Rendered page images
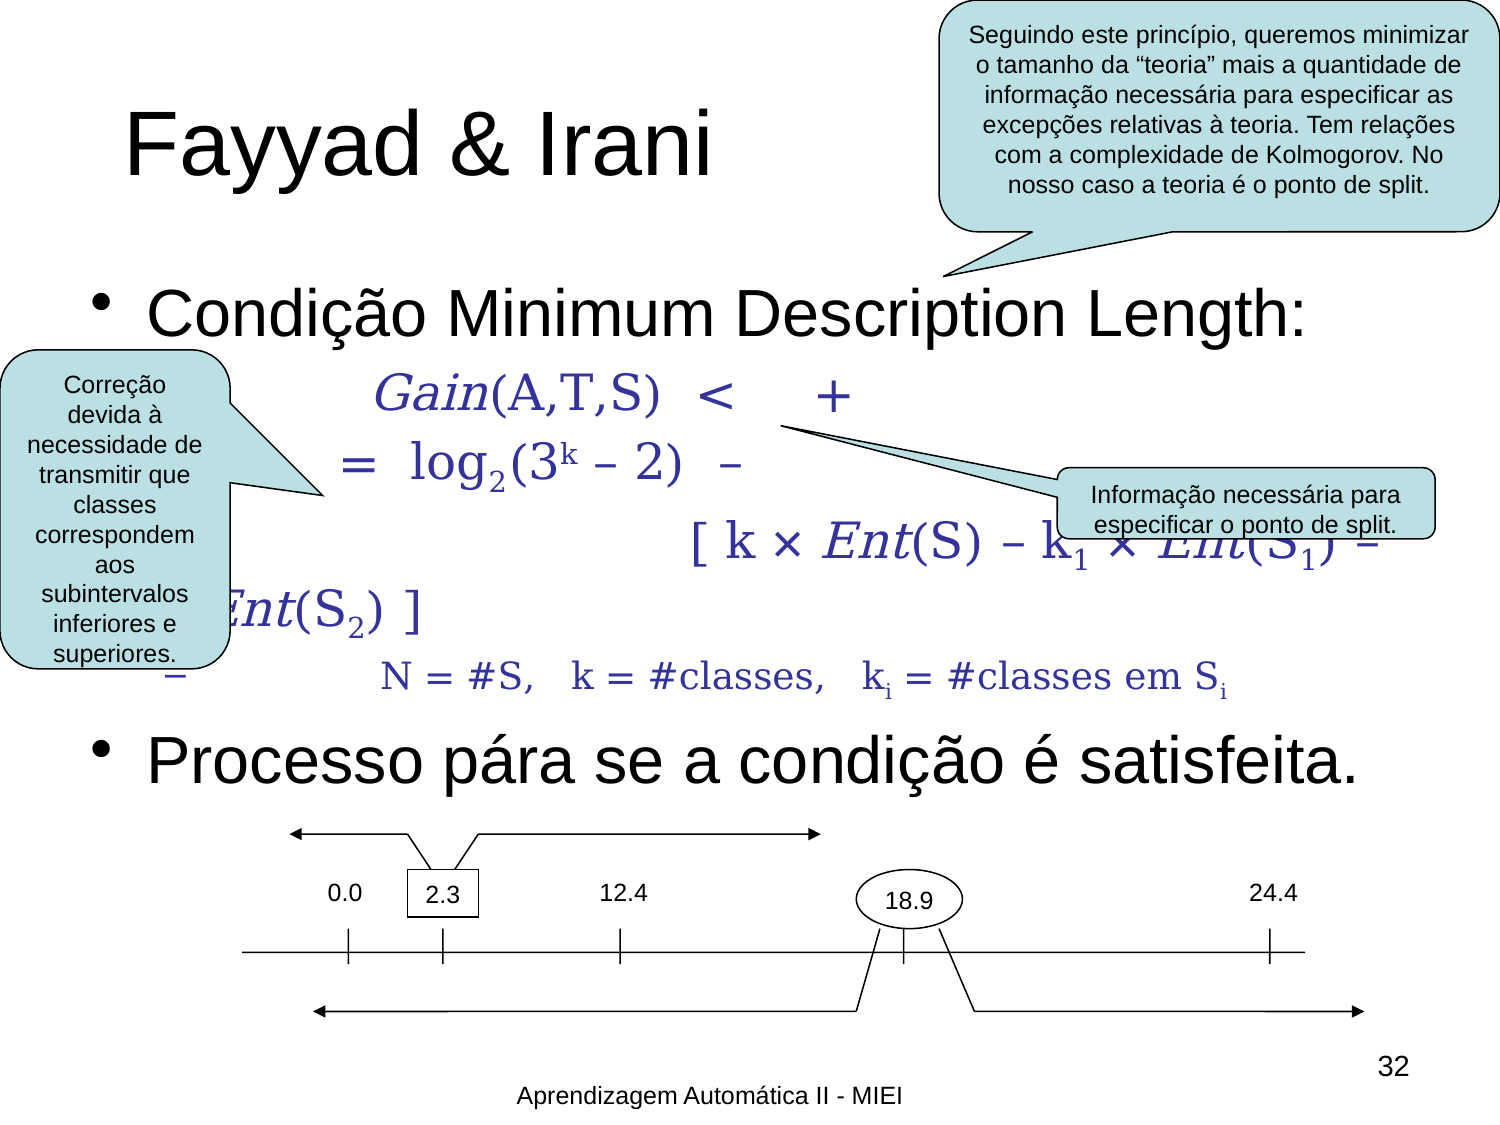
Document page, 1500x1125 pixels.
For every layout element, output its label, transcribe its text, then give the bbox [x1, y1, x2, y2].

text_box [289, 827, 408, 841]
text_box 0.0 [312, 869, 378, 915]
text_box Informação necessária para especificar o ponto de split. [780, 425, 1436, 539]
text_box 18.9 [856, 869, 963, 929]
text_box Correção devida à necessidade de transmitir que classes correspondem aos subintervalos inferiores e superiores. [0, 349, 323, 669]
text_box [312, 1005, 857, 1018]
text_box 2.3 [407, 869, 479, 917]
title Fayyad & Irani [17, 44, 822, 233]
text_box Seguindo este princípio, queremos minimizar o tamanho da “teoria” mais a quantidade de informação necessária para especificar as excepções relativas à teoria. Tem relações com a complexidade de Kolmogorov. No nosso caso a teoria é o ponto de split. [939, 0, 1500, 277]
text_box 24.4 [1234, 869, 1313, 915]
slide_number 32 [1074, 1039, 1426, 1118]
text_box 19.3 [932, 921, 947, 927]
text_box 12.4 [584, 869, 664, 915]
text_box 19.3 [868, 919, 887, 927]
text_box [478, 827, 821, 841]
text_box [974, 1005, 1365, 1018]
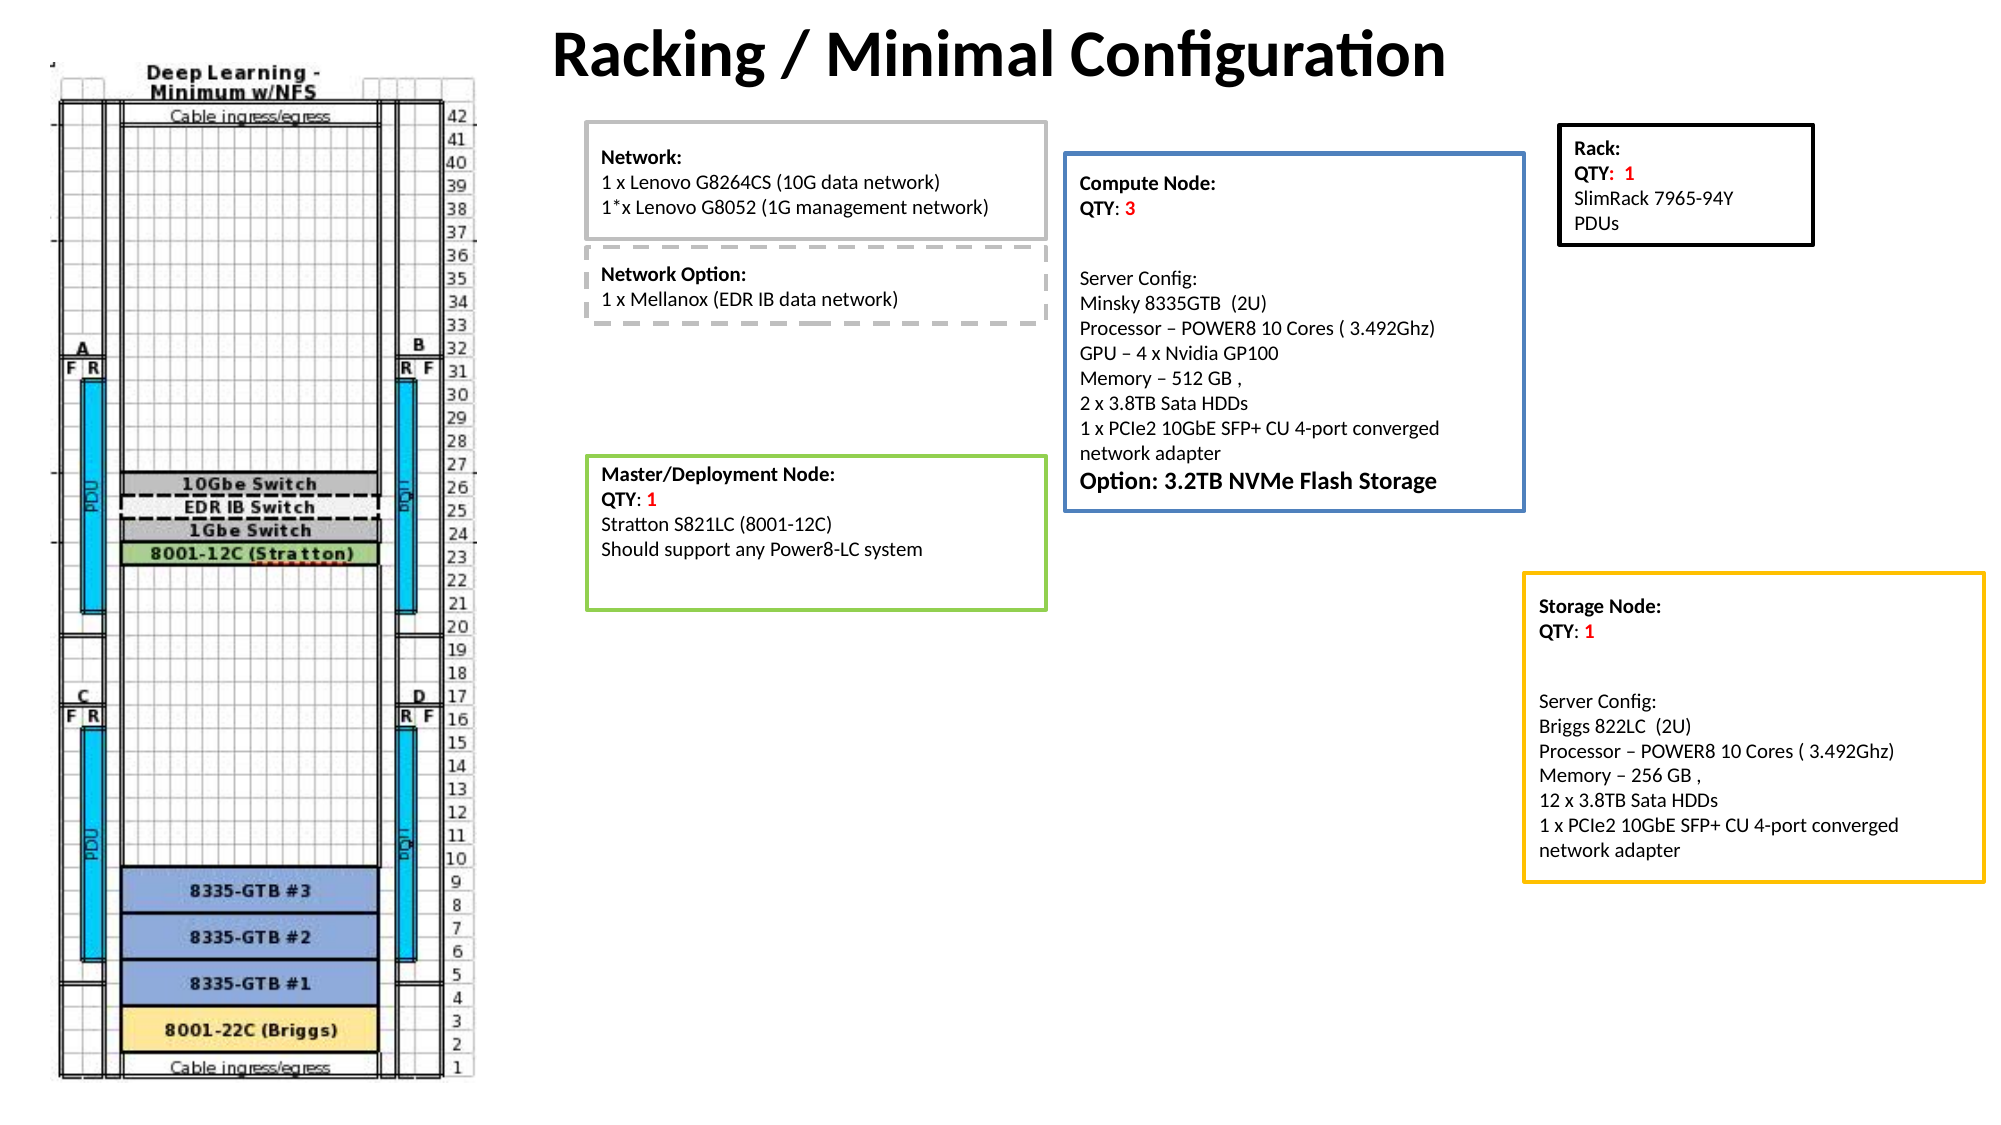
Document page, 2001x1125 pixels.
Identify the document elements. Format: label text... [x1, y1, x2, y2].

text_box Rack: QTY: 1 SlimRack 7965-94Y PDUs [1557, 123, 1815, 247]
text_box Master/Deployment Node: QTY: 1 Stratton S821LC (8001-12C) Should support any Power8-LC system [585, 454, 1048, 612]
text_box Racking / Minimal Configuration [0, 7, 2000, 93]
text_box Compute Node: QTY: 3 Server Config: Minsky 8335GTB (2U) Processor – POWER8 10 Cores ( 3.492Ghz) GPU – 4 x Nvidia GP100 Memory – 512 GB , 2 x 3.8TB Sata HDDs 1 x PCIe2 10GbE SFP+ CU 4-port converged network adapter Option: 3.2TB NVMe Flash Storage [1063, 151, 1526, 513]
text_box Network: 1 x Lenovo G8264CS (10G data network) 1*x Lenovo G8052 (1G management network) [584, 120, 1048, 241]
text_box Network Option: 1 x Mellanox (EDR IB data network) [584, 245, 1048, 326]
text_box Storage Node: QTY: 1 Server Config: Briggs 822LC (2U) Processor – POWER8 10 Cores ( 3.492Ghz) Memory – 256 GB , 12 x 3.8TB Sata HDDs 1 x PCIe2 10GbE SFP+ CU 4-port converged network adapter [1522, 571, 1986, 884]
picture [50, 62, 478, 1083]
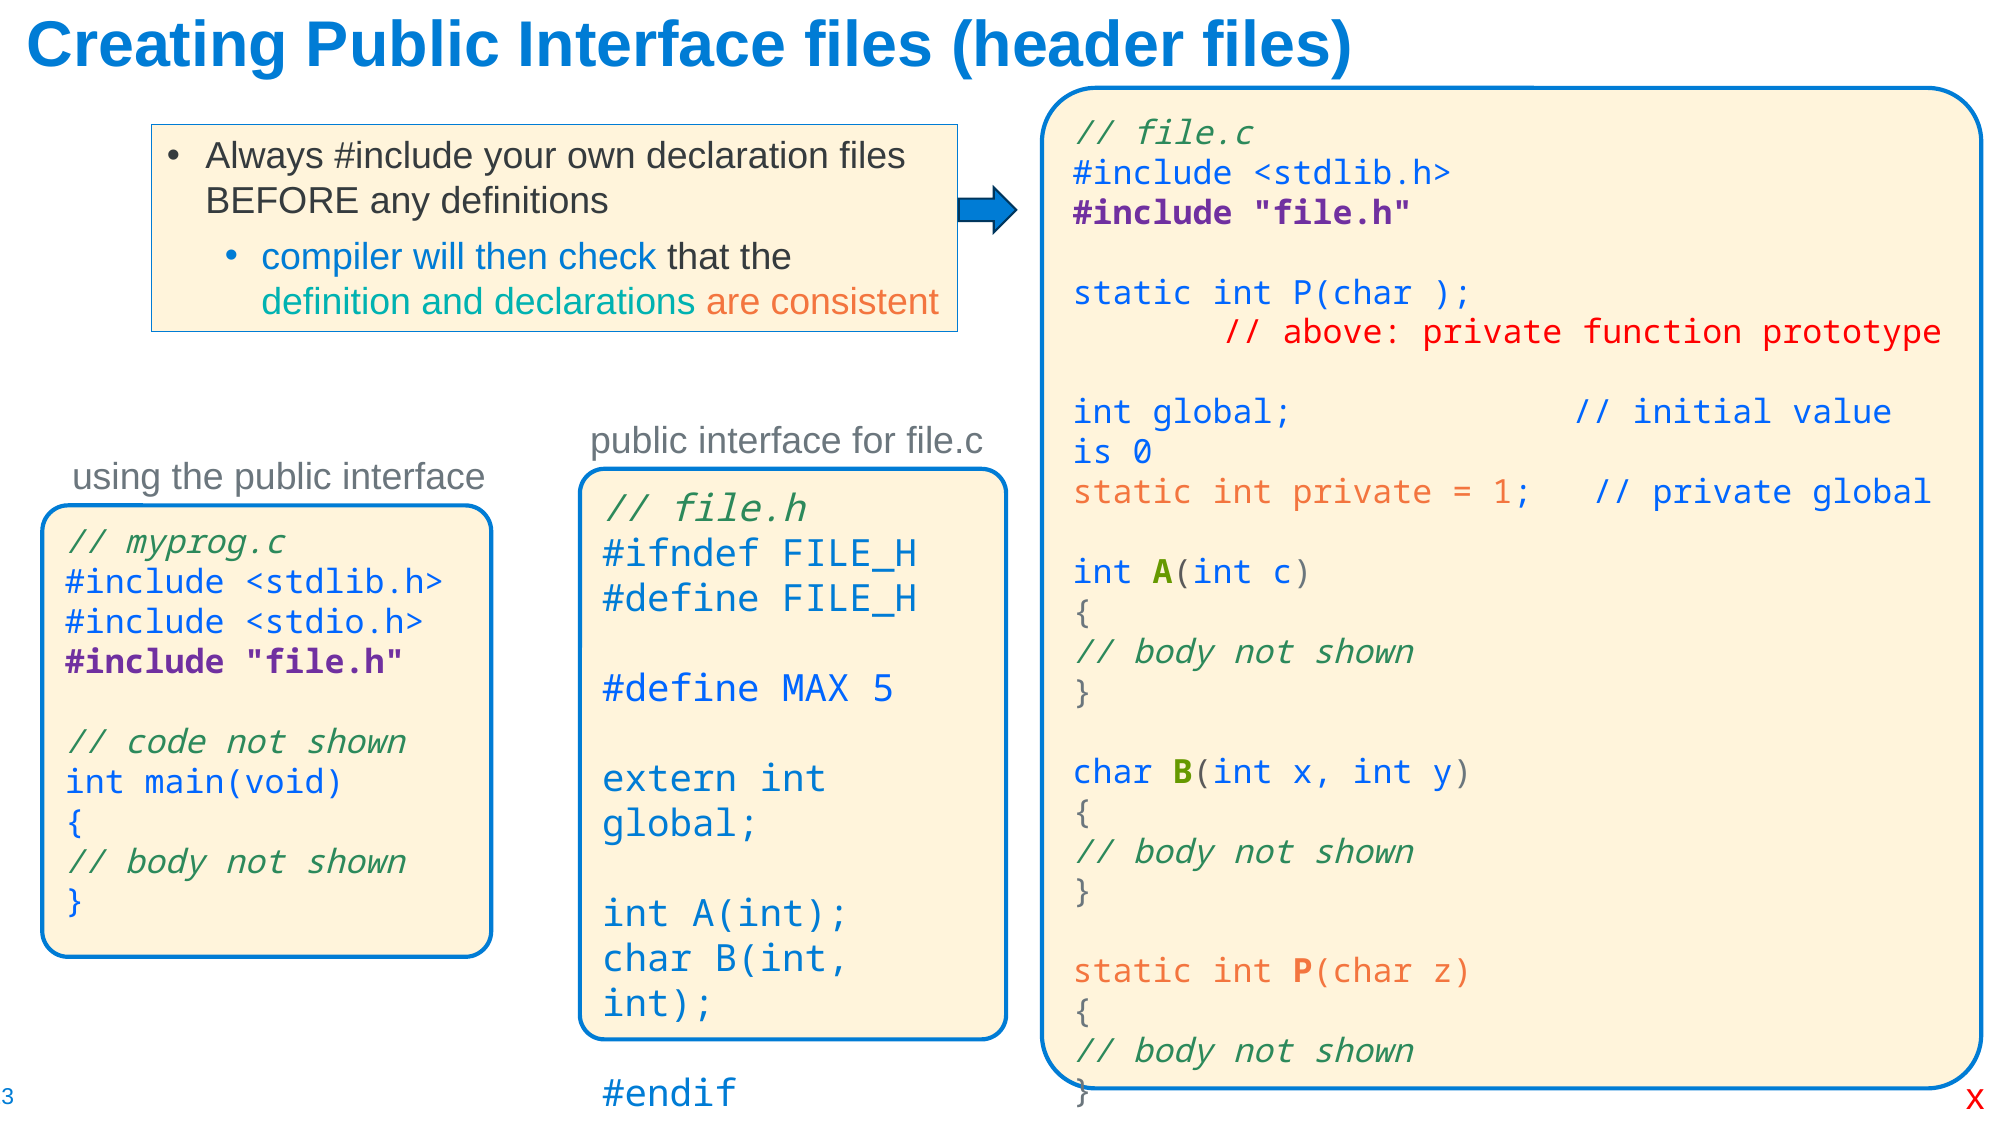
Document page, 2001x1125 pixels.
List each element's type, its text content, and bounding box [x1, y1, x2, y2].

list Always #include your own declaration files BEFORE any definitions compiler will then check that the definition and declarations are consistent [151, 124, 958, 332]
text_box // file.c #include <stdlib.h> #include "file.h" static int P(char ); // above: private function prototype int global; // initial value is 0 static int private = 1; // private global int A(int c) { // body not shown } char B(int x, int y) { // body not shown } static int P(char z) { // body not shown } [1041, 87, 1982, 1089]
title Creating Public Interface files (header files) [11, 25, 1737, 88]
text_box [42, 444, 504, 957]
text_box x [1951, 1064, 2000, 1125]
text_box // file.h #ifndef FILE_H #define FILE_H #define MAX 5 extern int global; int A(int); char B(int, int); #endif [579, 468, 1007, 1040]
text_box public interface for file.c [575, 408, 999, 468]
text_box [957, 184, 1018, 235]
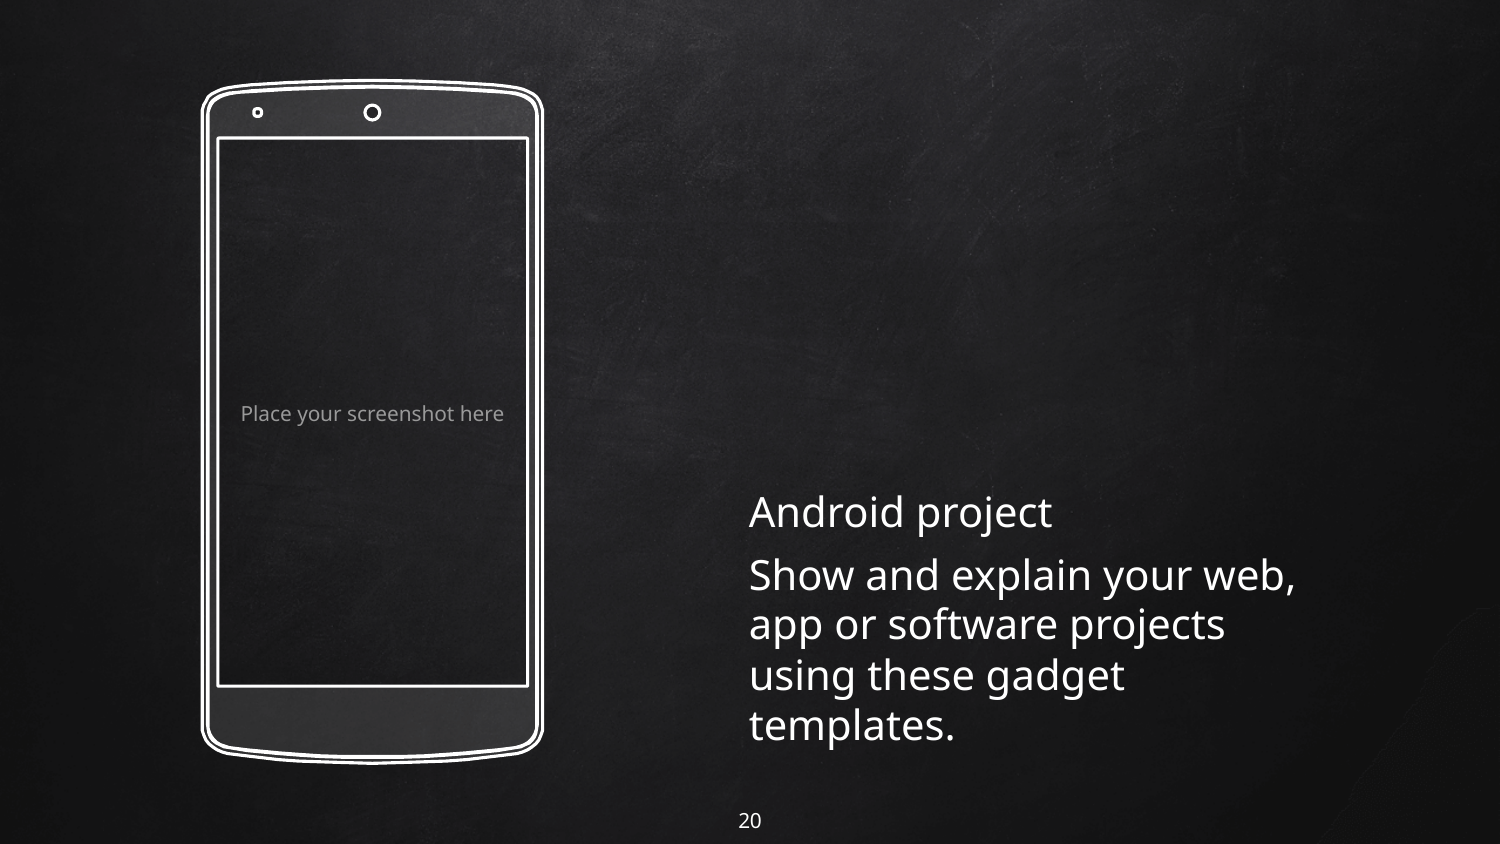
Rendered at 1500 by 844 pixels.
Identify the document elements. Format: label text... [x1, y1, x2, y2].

> [TASK BRIEF] Print only the lines from the line that contains "List each element's" to the final line of the data, inclusive. Pictures stay out.

> [RESULT BELOW]
List each element's type, its text content, and bounding box [x1, y1, x2, y2].

list Always #include your own declaration files BEFORE any definitions compiler will then check that the definition and declarations are consistent [151, 124, 958, 332]
text_box // file.c #include <stdlib.h> #include "file.h" static int P(char ); // above: private function prototype int global; // initial value is 0 static int private = 1; // private global int A(int c) { // body not shown } char B(int x, int y) { // body not shown } static int P(char z) { // body not shown } [1041, 87, 1982, 1089]
title Creating Public Interface files (header files) [11, 25, 1737, 88]
text_box [42, 444, 504, 957]
text_box x [1951, 1064, 2000, 1125]
text_box // file.h #ifndef FILE_H #define FILE_H #define MAX 5 extern int global; int A(int); char B(int, int); #endif [579, 468, 1007, 1040]
text_box public interface for file.c [575, 408, 999, 468]
text_box [957, 184, 1018, 235]
Rendered at 1500 by 844 pixels.
Identify the document elements. Format: label text... [x1, y1, x2, y2].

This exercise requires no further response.